The Road to Serfdom, Session 7: Freedom Depends on Humility
Truth "becomes something to be laid down by authority, something which has to be believed in the interest of the unity of the organized effort."
If you missed the announcement about what is coming to Mindset Shift U, please find it here.
You might be astonished by the lack of interest some people have in questioning the use of puberty blockers in children. Throughout the COVID pandemic, you might have been taken aback by the support for lockdowns and mandates from friends and family, but Hayek would not have been surprised.
Due to social pressure, many individuals hide their real preferences and beliefs. Many are also not motivated to seek information beyond what legacy media reports.
Hayek observed,
Probably it is true enough that the great majority are rarely capable of thinking independently, that on most questions they accept views which they find ready-made, and that they will be equally content if born or coaxed into one set of beliefs or another.
Being coaxed into a set of beliefs does not necessarily alarm people. Hayek observed, “If the feeling of oppression in totalitarian countries is in general much less acute than most people in liberal countries imagine, this is because the totalitarian governments succeed to a high degree in making people think as they want them to.”
In other words, totalitarian regimes seek to make the population embrace the government's goals as their own.
Of course, America is not a totalitarian state.
Yet, while the Biden administration claimed the First Amendment is still intact, they appealed to Google and Facebook to censor “misinformation.” Misinformation is merely a euphemism for anything that challenges edicts of bureaucrats and their politicized “science.” Hayek writes,
If all the sources of current information are effectively under one single control, it is no longer a question of merely persuading the people of this or that.
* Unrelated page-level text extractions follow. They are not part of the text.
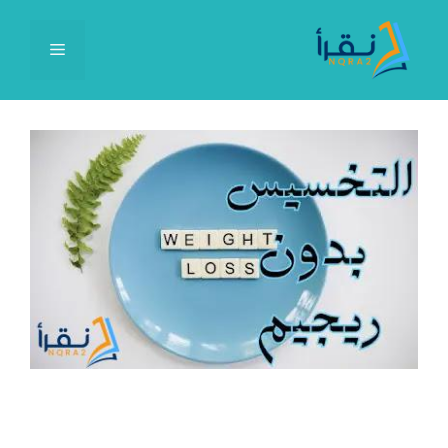
نتقل
لى
القائمة
لمحتوى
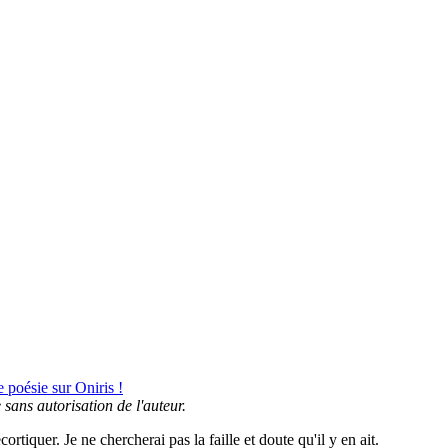
 poésie sur Oniris !
e sans autorisation de l'auteur.
ortiquer. Je ne chercherai pas la faille et doute qu'il y en ait.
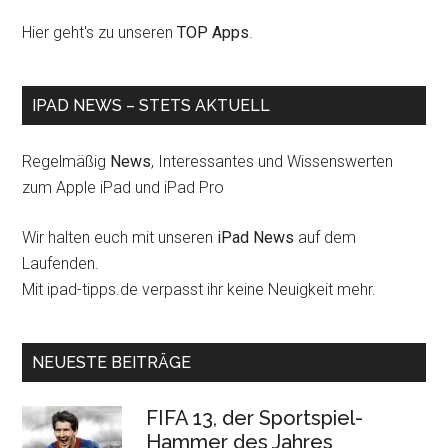
Hier geht's zu unseren
TOP Apps
.
IPAD NEWS – STETS AKTUELL
Regelmäßig
News
, Interessantes und Wissenswerten
zum Apple iPad und iPad Pro
Wir halten euch mit unseren
iPad News
auf dem
Laufenden.
Mit ipad-tipps.de verpasst ihr keine Neuigkeit mehr.
NEUESTE BEITRÄGE
FIFA 13, der Sportspiel-
Hammer des Jahres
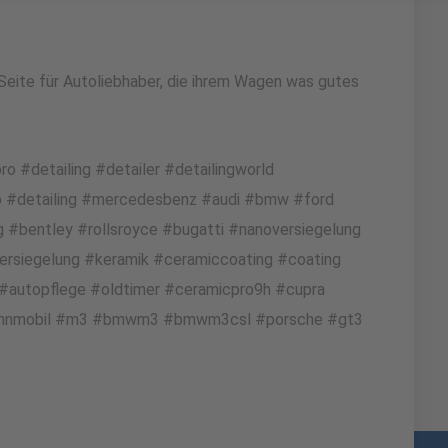
eite für Autoliebhaber, die ihrem Wagen was gutes
#detailing #detailer #detailingworld
o #detailing #mercedesbenz #audi #bmw #ford
g #bentley #rollsroyce #bugatti #nanoversiegelung
ersiegelung #keramik #ceramiccoating #coating
 #autopflege #oldtimer #ceramicpro9h #cupra
ohnmobil #m3 #bmwm3 #bmwm3csl #porsche #gt3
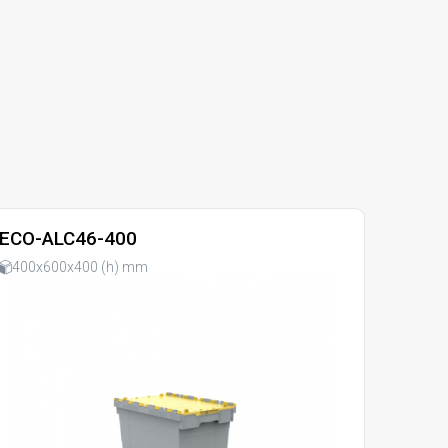
ECO-ALC46-400
400x600x400 (h) mm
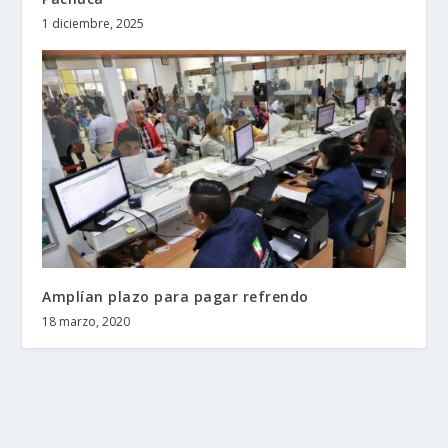
1 diciembre, 2025
Amplían plazo para pagar refrendo
18 marzo, 2020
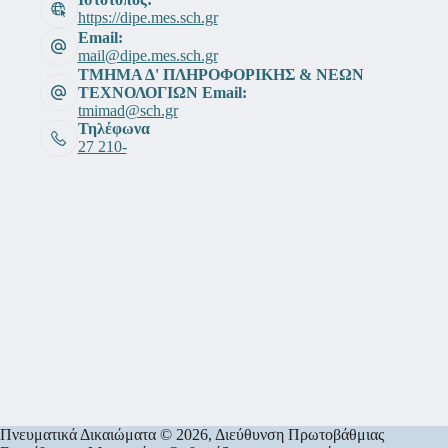
https://dipe.mes.sch.gr
Email:
mail@dipe.mes.sch.gr
ΤΜΗΜΑ Δ' ΠΛΗΡΟΦΟΡΙΚΗΣ & ΝΕΩΝ
ΤΕΧΝΟΛΟΓΙΩΝ Email:
tmimad@sch.gr
Τηλέφωνα
27 210-
Πνευματικά Δικαιώματα © 2026, Διεύθυνση Πρωτοβάθμιας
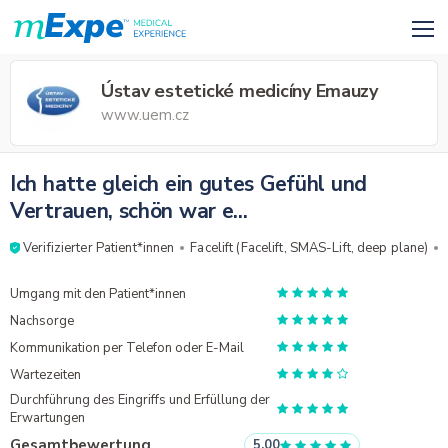
Ústav estetické medicíny Emauzy
www.uem.cz
Ich hatte gleich ein gutes Gefühl und
Vertrauen, schön war e...
Verifizierter Patient*innen
Facelift (Facelift, SMAS-Lift, deep plane)
Umgang mit den Patient*innen
Nachsorge
Kommunikation per Telefon oder E-Mail
Wartezeiten
Durchführung des Eingriffs und Erfüllung der
Erwartungen
Gesamtbewertung
5.00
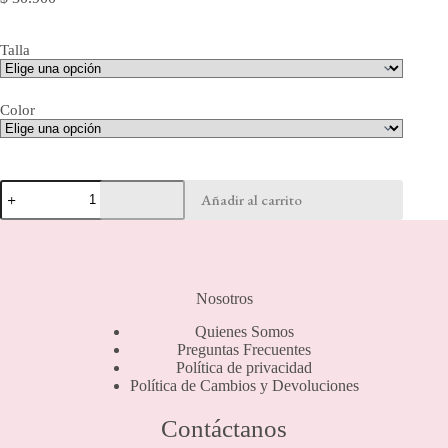
Talla
Color
Media
Añadir al carrito
Pantalón
Panty
Up
cantidad
Nosotros
Quienes Somos
Preguntas Frecuentes
Política de privacidad
Política de Cambios y Devoluciones
Contáctanos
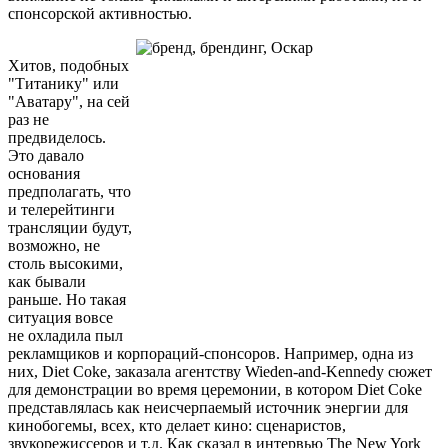
спонсорской активностью.
Хитов, подобных
"Титанику" или
"Аватару", на сей
раз не
предвиделось.
Это давало
основания
предполагать, что
и телерейтинги
трансляции будут,
возможно, не
столь высокими,
как бывали
раньше. Но такая
ситуация вовсе
не охладила пыл
рекламщиков и корпораций-спонсоров. Например, одна из
них, Diet Coke, заказала агентству Wieden-and-Kennedy сюжет
для демонстрации во время церемонии, в котором Diet Coke
представлялась как неисчерпаемый источник энергии для
кинобогемы, всех, кто делает кино: сценаристов,
звукорежиссеров и т.д. Как сказал в интервью The New York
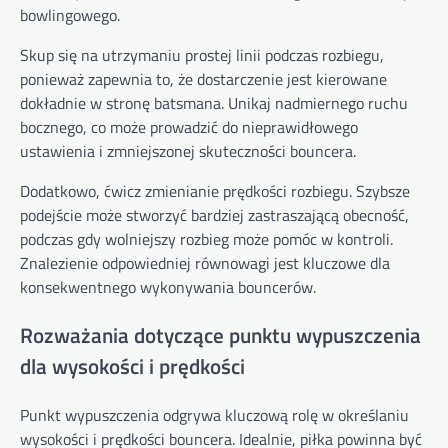
bowlingowego.
Skup się na utrzymaniu prostej linii podczas rozbiegu,
ponieważ zapewnia to, że dostarczenie jest kierowane
dokładnie w stronę batsmana. Unikaj nadmiernego ruchu
bocznego, co może prowadzić do nieprawidłowego
ustawienia i zmniejszonej skuteczności bouncera.
Dodatkowo, ćwicz zmienianie prędkości rozbiegu. Szybsze
podejście może stworzyć bardziej zastraszającą obecność,
podczas gdy wolniejszy rozbieg może pomóc w kontroli.
Znalezienie odpowiedniej równowagi jest kluczowe dla
konsekwentnego wykonywania bouncerów.
Rozważania dotyczące punktu wypuszczenia
dla wysokości i prędkości
Punkt wypuszczenia odgrywa kluczową rolę w określaniu
wysokości i prędkości bouncera. Idealnie, piłka powinna być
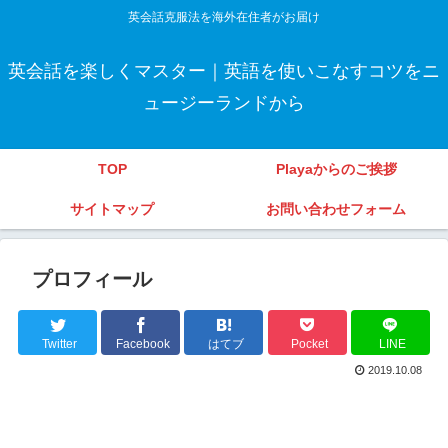
英会話克服法を海外在住者がお届け
英会話を楽しくマスター｜英語を使いこなすコツをニ
ュージーランドから
TOP
Playaからのご挨拶
サイトマップ
お問い合わせフォーム
プロフィール
Twitter
Facebook
はてブ
Pocket
LINE
2019.10.08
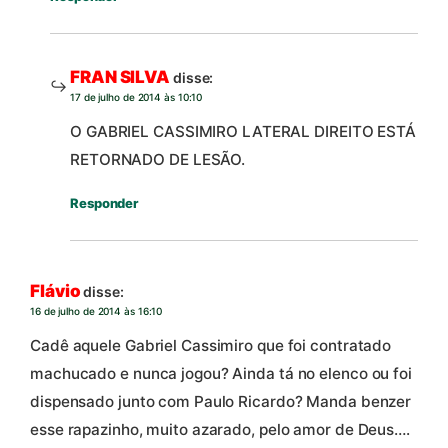
FRAN SILVA
disse:
17 de julho de 2014 às 10:10
O GABRIEL CASSIMIRO LATERAL DIREITO ESTÁ
RETORNADO DE LESÃO.
Responder
Flávio
disse:
16 de julho de 2014 às 16:10
Cadê aquele Gabriel Cassimiro que foi contratado
machucado e nunca jogou? Ainda tá no elenco ou foi
dispensado junto com Paulo Ricardo? Manda benzer
esse rapazinho, muito azarado, pelo amor de Deus….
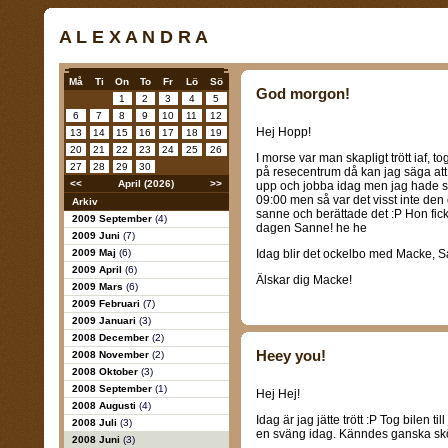
A L E X A N D R A
Må
Ti
On
To
Fr
Lö
Sö
God morgon!
1
2
3
4
5
6
7
8
9
10
11
12
Hej Hopp!
13
14
15
16
17
18
19
20
21
22
23
24
25
26
I morse var man skapligt trött iaf, t
27
28
29
30
på resecentrum då kan jag säga att 
<<
April (2026)
>>
upp och jobba idag men jag hade sag
09:00 men så var det visst inte den
Arkiv
sanne och berättade det :P Hon fick
2009 September
(4)
dagen Sanne! he he
2009 Juni
(7)
2009 Maj
(6)
Idag blir det ockelbo med Macke, 
2009 April
(6)
Älskar dig Macke!
2009 Mars
(6)
2009 Februari
(7)
2009 Januari
(3)
2008 December
(2)
Heey you!
2008 November
(2)
2008 Oktober
(3)
2008 September
(1)
Hej Hej!
2008 Augusti
(4)
Idag är jag jätte trött :P Tog bilen t
2008 Juli
(3)
en sväng idag. Känndes ganska skön
2008 Juni
(3)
The skillful propagandist then has power to mold their minds in any direction he chooses, and even the most intelligent and independent people cannot entirely escape that influence if they are long isolated from all other sources of information.
Intelligent people can lose respect for individual differences. True today is Hayek’s observation that among intellectuals “intolerance…is openly extolled”:
Perhaps the most alarming fact is that contempt for intellectual liberty is not a thing which arises only once the totalitarian system is established but one which can be found everywhere among intellectuals who have embraced a collectivist faith and who are acclaimed as intellectual leaders even in countries still under a liberal regime.
Without acknowledging multiple sides to issues, individuals lose tolerance. Tyrants will exploit intolerance.